Ailleurs dans le monde, plusieurs chefs d’États ou de l’exécutif ont annoncé leur venue : les dirigeants du Bénin (Thomas Boni Yayi), du Gabon (Ali Bongo), de Jordanie (le roi et la reine), du Mali (Ibrahim Boubacar Keïta), du Niger (Mahamadou Issoufou), de Palestine (Mahmoud Abbas), de Palestine occupée (Benyamin Netanyahu), et de Tunisie (Mehdi Jomaa), ainsi que des ministres d’État pour le Canada (Steven Blaney), des Émirats arabes unis (Abdallah ben Zayed Al-Nahyles), des États-Unis (Eric Holder) et la Russie (Sergueï Lavrov). Des représentants diplomatiques de nombreux pays seront également présents ; le Brésil et le Maroc ont ainsi fait connaître leur présence.

De nombreuses autres personnalités seront encore à Paris aujourd’hui, comme des ministres de différents pays européens ou des maires de grandes villes d’Europe (Milan, Barcelone).

Plusieurs institutions mondialistes seront également représentées : la Commission européenne (Jean-Claude Juncker), le Conseil européen (Donald Tusk), l’OTAN (Jens Stoltenberg), le Parlement européen (Martin Schulz), et des représentants de l’Organisation internationale de la Francophonie, du Bureau international du Travail ou de la Ligue arabe.

Carte représentant la liste non-exhaustive des pays ayant annoncé l'envoi d'au moins un représentant de l'État.

Carte représentant la liste non-exhaustive des pays ayant annoncé l’envoi d’au moins un représentant de l’État.

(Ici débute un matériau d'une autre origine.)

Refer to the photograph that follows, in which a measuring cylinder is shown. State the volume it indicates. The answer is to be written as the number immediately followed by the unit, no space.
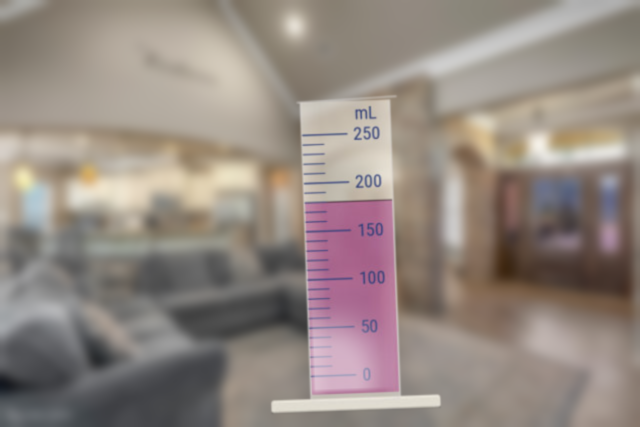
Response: 180mL
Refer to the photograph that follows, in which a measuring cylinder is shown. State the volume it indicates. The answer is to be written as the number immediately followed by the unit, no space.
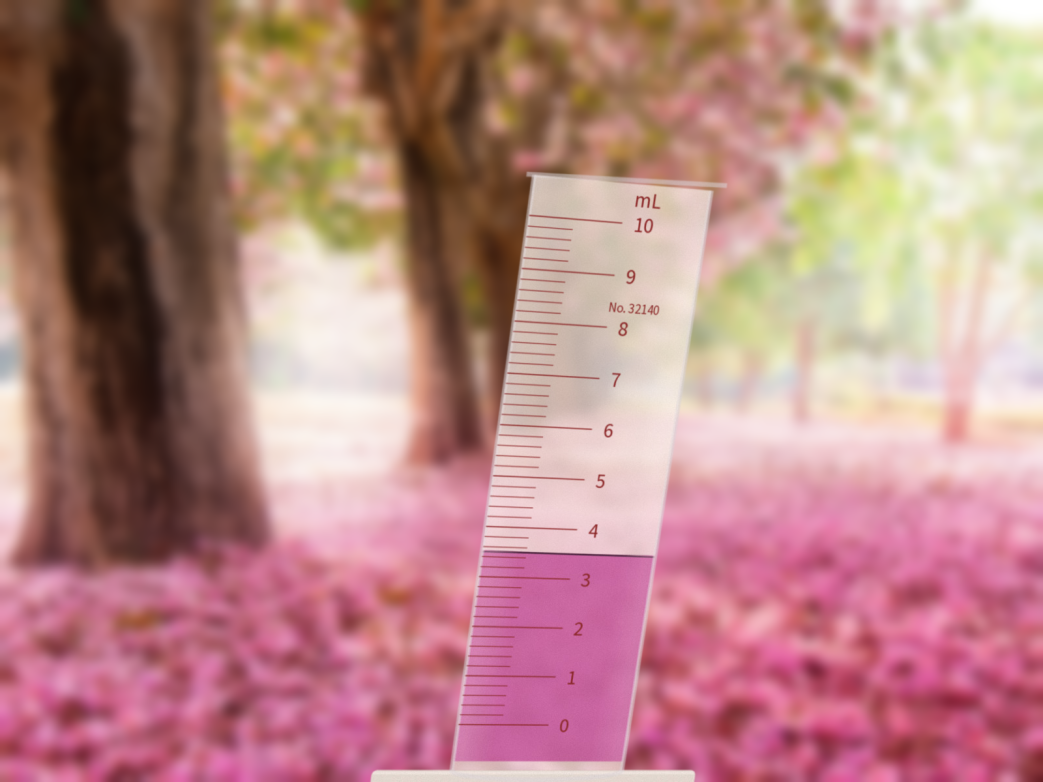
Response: 3.5mL
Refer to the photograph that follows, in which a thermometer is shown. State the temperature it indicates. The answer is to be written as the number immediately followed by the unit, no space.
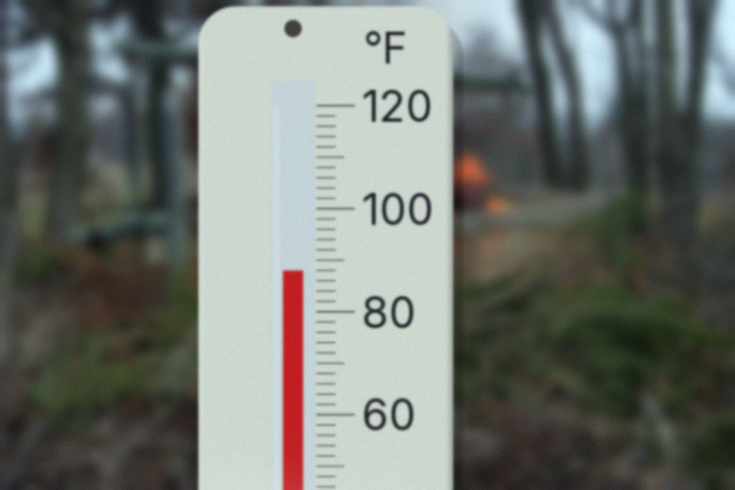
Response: 88°F
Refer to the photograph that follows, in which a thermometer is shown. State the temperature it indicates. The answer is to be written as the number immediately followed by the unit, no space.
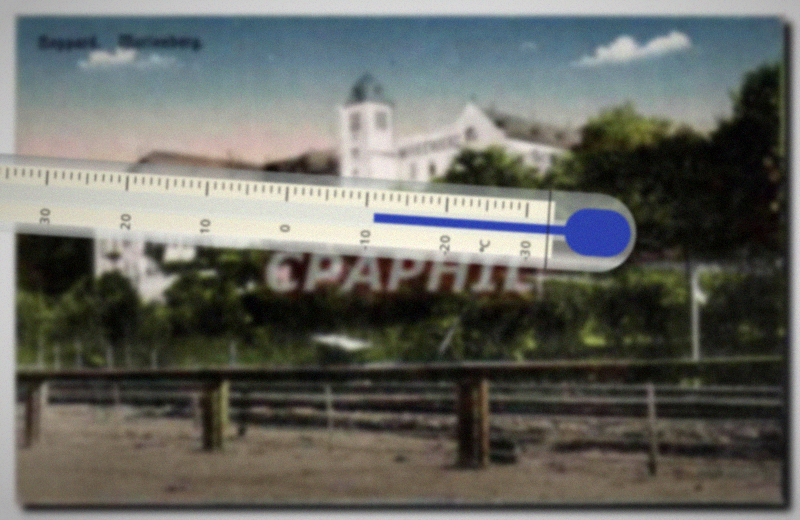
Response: -11°C
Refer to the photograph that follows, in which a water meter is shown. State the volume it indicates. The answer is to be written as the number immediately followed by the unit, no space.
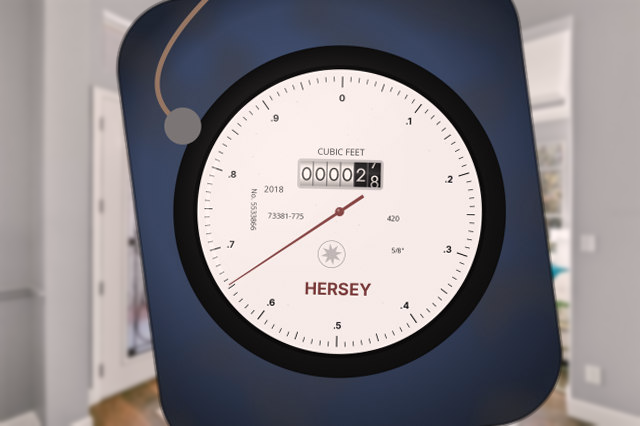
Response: 27.65ft³
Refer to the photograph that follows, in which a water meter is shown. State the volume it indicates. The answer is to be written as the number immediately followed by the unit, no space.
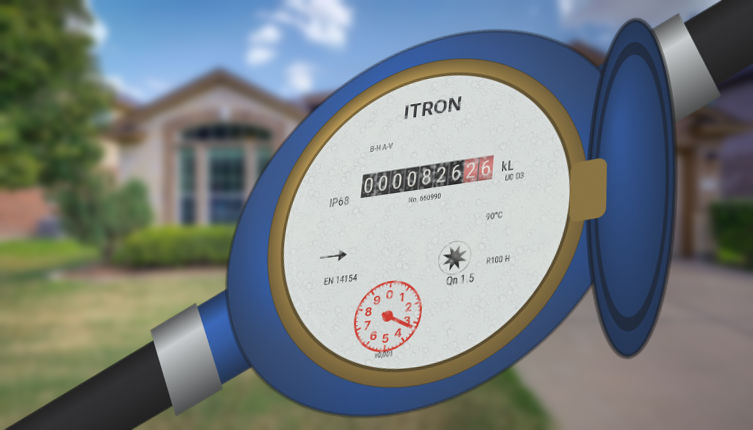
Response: 826.263kL
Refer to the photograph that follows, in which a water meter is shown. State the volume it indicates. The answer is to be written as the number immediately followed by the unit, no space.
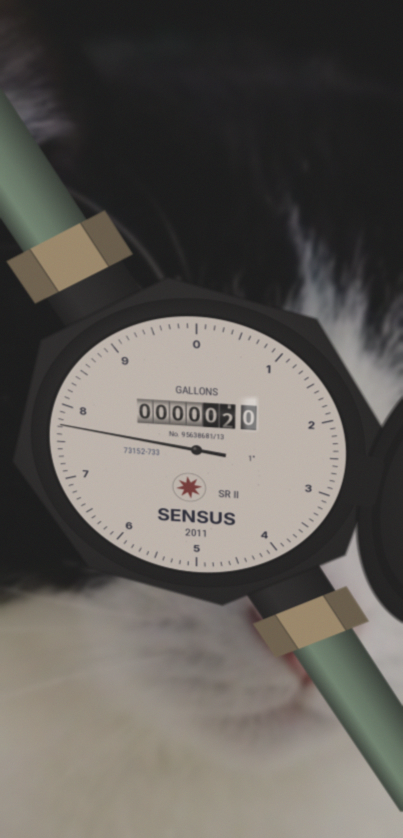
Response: 17.7gal
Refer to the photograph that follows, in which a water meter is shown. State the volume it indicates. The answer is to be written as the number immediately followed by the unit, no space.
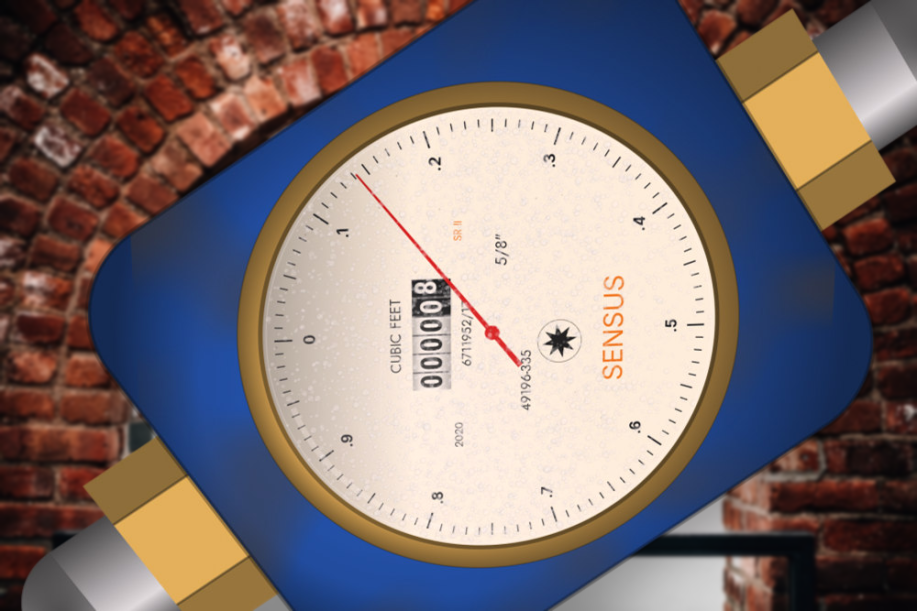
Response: 8.14ft³
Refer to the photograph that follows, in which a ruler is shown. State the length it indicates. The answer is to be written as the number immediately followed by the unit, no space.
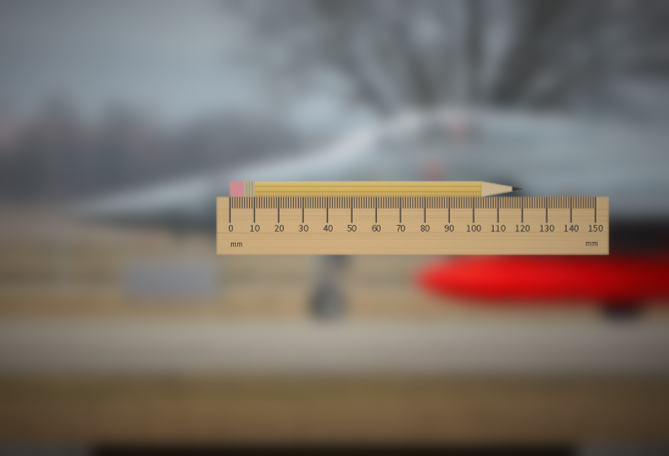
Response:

Concernant la France, la liste des affidés du système est encore plus vaste, depuis les ministres et parlementaires jusqu’aux journalistes du système en passant par les associations antifrançaises (LDH, SOS Racisme, LICRA, MRAP, etc.), les représentants de tous les partis politiques – seuls les trotzkystes ont refusé d’y participer ; le Front national manifestant de son côté en Provence en divers lieux1 – les anciens chefs d’État et de gouvernement, les loges maçonniques, les Églises officielles et d’innombrables associations juives (Consistoire central, Conférence des rabbins européens (sic), CRIJF, etc.) et islamistes (CFCM, UOIF, etc.) ainsi que des associations communautaristes telles que l’organisation Inter-LGBT (!) ou les représentants des syndicats patronaux et ouvriers. La veille, les habituels slogans racistes antifrançais, laïcistes, républicains, se sont fait entendre, mêlés aux mots de soutiens affirmés à la ligne scatophile, vulgaire, infamante et antinationale du torchon décimé. Aucun sinon quasiment aucun appel à détruire le régime totalement coupable de la situation n’a été entendu, ni aucun appel à délivrer la France de toutes les occupations, seule véritable voie pour assurer la sécurité des Français, alors même que de nombreux manifestants, se considérant islamophobes et opposé au laxisme gouvernemental, sont venus de facto soutenir l’invasion et le régime corrompu.